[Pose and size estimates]
•••

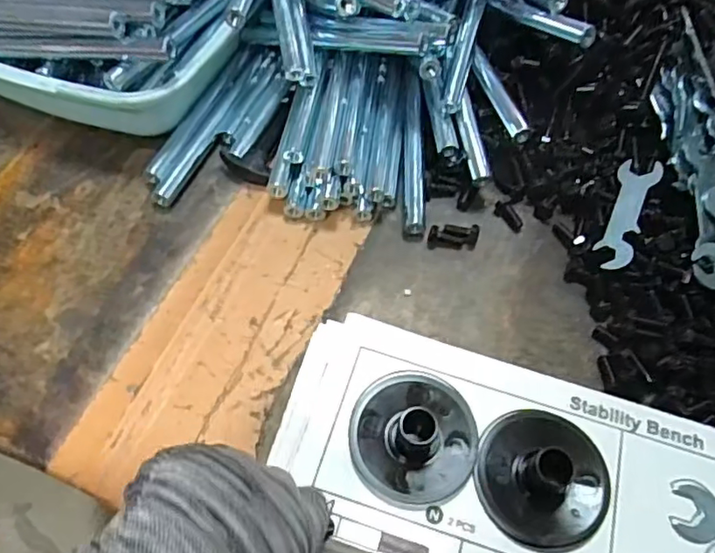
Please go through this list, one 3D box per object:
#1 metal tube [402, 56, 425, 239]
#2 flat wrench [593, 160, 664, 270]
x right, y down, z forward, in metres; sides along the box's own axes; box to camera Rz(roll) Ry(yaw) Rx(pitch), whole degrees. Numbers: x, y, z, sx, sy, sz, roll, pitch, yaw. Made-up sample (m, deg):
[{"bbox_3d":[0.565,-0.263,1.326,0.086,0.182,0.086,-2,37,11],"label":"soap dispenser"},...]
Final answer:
[{"bbox_3d":[0.043,-0.107,0.460,0.015,0.017,0.165,2,60,-1],"label":"metal tube"},{"bbox_3d":[0.184,-0.044,0.410,0.026,0.005,0.091,14,65,32],"label":"flat wrench"}]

•••

** What the exercise asks **
Only the lines from the one containing "x right, y down, z" to the end of the data should be printed, exactly as they stand.

** Answer for the task **
x right, y down, z forward, in metres; sides along the box's own axes; box to camera Rz(roll) Ry(yaw) Rx(pitch), whole degrees. Numbers: x, y, z, sx, sy, sz, roll, pitch, yaw. Made-up sample (m, deg):
[{"bbox_3d":[0.565,-0.263,1.326,0.086,0.182,0.086,-2,37,11],"label":"soap dispenser"},...]
Final answer:
[{"bbox_3d":[0.043,-0.107,0.460,0.015,0.017,0.165,2,60,-1],"label":"metal tube"},{"bbox_3d":[0.184,-0.044,0.410,0.026,0.005,0.091,14,65,32],"label":"flat wrench"}]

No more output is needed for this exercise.